Segment Start: STORED DATA
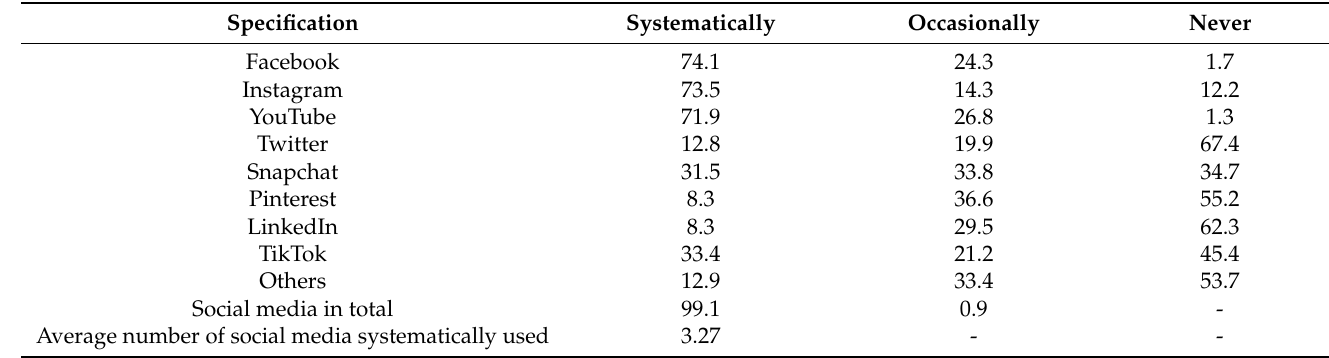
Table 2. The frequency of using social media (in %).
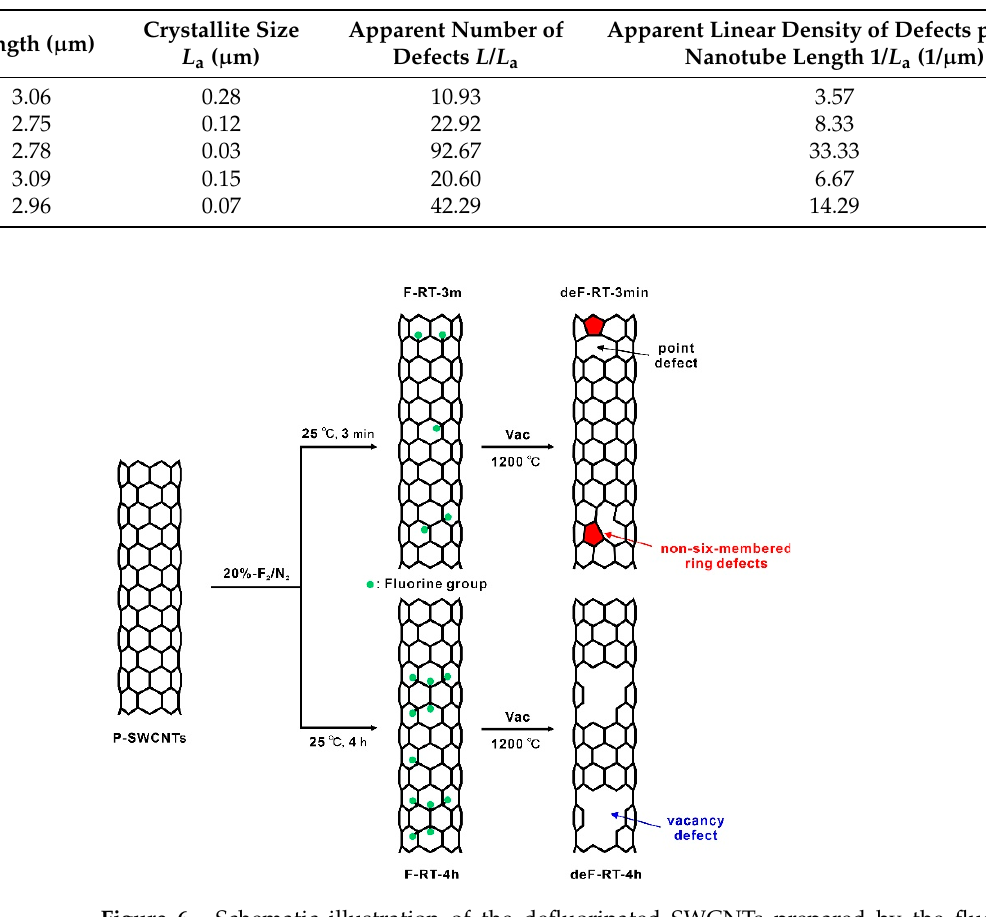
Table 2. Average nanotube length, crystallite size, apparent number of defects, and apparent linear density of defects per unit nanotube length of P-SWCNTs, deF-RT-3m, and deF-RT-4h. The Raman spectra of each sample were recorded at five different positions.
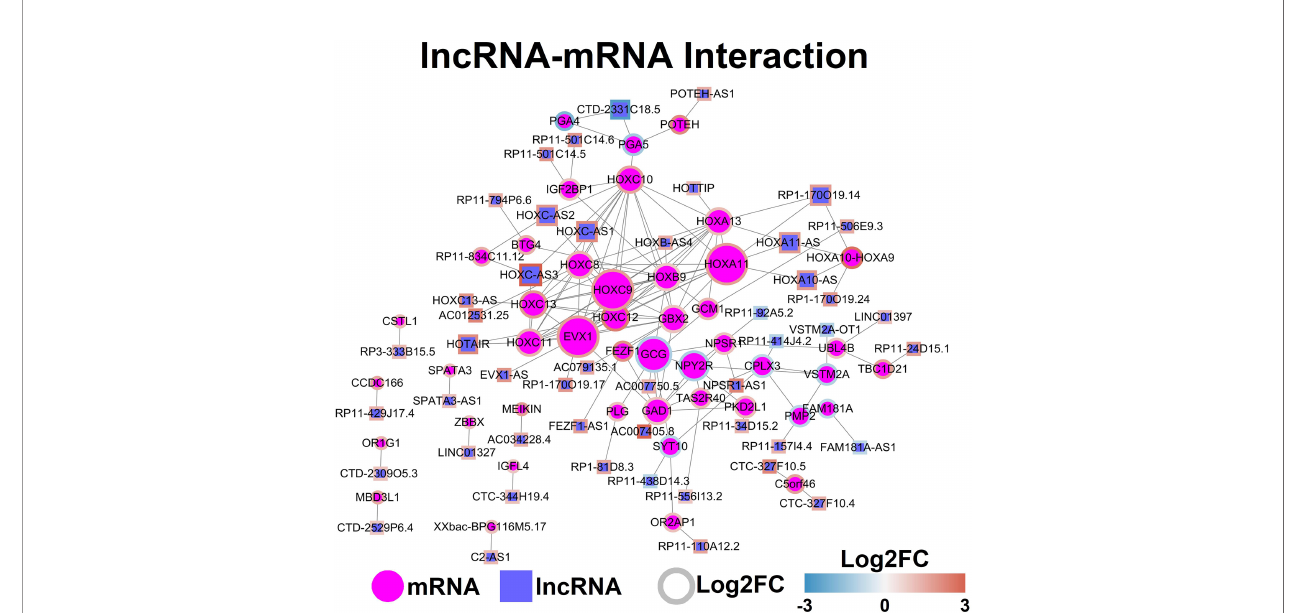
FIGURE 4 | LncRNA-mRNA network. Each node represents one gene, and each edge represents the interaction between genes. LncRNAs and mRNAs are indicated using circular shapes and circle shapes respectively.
Segment End: STORED DATA
GOAL OF THE EXERCISE:
Lines with the word "Table" in them: report all of these from the listing above.

YOUR RESPONSE:
Table 2. The frequency of using social media (in %).
Table 2. Average nanotube length, crystallite size, apparent number of defects, and apparent linear density of defects per unit nanotube length of P-SWCNTs, deF-RT-3m, and deF-RT-4h. The Raman spectra of each sample were recorded at five different positions.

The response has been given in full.